GlobalData, an established and reputable consulting firm headquartered in London, England, is confident in Neste’s future if it can overcome its current market challenges.


Neste is an existing market leader in the HVO market but still has promising growth prospects. The commercial aviation industry is a major consumer of Neste’s renewable diesel as a form of sustainable aviation fuel. The sustainable aviation fuel market is growing at an accelerated rate due to decarbonization efforts. Neste is positioned to meet this growing demand, as its existing oil refineries in Rotterdam and Singapore can produce up to 2.3 million tons of renewable diesel annually – more than double their current annual output. It is also investing in new refineries and transforming existing refineries to produce renewable diesel to supplement production.

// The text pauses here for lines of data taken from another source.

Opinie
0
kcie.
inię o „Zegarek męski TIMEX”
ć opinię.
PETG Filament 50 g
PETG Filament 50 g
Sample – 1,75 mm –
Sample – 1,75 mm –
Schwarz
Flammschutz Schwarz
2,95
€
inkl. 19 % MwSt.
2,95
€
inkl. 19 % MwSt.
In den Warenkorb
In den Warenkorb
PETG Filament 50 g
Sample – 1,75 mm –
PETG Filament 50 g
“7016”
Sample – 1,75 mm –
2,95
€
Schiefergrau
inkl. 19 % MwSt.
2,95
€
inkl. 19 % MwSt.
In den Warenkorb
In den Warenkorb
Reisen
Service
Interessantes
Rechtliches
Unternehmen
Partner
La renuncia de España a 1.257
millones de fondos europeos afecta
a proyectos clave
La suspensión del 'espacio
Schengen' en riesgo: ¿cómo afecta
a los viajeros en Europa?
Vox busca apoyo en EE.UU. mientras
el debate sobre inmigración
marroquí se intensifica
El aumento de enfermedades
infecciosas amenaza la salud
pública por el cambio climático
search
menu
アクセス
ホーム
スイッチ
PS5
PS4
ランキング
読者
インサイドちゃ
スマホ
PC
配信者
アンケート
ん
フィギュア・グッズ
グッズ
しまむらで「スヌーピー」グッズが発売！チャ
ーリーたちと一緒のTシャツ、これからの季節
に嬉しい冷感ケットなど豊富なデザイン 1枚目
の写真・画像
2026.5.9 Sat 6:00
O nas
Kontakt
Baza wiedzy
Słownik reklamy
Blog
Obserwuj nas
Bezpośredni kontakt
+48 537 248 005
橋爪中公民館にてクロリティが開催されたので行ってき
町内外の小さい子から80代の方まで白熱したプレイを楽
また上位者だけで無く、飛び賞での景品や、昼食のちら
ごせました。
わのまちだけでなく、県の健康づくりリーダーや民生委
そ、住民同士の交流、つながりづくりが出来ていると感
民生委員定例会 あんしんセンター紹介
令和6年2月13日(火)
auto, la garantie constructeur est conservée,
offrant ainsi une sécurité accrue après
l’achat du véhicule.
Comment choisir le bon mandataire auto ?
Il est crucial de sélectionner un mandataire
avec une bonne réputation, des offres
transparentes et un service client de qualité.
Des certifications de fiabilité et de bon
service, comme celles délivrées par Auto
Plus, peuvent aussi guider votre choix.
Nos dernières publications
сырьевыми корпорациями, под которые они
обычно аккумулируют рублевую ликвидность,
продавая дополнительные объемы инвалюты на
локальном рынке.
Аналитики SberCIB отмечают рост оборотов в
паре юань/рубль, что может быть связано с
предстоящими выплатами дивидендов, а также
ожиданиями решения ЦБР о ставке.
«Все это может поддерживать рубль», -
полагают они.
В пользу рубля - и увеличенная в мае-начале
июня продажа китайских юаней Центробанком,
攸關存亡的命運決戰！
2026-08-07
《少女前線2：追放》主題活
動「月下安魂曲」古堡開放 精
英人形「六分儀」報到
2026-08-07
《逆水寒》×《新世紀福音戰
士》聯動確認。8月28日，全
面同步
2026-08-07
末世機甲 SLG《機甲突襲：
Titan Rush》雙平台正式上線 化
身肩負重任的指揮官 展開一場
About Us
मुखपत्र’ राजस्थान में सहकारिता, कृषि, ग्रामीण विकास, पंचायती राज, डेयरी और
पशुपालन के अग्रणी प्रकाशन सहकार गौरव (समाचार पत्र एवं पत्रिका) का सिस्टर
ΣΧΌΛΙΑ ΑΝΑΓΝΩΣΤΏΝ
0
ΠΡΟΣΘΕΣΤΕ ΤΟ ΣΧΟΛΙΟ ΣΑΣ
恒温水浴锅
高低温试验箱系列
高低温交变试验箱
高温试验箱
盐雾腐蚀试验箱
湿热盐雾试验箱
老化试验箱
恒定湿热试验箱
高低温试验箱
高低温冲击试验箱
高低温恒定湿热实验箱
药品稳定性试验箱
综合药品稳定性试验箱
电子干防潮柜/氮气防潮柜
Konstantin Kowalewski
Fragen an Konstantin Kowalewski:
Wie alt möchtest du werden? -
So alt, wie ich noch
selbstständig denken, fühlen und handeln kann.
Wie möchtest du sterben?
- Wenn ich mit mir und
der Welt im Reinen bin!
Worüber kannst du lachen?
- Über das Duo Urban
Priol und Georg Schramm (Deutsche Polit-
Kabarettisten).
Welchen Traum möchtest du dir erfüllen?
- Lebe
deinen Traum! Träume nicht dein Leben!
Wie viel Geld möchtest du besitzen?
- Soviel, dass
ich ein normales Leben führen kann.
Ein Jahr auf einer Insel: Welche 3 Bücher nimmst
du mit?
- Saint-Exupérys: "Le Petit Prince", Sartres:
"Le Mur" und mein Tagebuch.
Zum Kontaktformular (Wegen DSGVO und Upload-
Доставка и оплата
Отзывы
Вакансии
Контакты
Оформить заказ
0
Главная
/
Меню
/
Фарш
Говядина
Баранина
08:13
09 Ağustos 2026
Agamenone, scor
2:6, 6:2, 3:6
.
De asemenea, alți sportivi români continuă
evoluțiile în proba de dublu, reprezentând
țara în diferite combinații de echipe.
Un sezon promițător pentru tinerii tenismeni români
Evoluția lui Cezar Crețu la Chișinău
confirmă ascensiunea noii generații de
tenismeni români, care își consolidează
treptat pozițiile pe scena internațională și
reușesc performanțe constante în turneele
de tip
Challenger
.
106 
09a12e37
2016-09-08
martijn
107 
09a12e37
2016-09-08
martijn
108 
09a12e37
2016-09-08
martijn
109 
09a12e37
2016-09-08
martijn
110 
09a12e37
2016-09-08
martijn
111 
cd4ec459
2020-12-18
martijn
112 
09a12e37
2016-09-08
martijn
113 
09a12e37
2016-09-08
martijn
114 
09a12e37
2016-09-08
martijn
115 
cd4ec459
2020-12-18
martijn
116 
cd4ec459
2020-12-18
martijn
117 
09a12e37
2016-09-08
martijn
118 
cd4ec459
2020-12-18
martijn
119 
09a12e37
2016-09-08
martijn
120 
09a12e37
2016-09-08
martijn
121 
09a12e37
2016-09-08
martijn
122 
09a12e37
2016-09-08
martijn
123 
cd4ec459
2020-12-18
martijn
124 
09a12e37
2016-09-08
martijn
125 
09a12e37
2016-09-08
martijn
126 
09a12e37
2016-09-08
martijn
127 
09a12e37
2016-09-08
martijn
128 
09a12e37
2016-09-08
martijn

Besides increased debt, liquidity issues, and unfavorable market conditions, another major threat to Neste’s future is increased competition. Due to governmental efforts to encourage sustainability, many major US, Europe, and Asia energy companies are entering Neste’s markets. For example, Shell and Chevron entered the global SAF market and are vying with Neste for market share. These firms, bigger in scale than Neste, are more vertically integrated, capable of employing greater economies of scale, and may push Neste out of the market. Neste needs to establish itself as a market leader or carve a niche to ensure its future survival in a market with greater competition.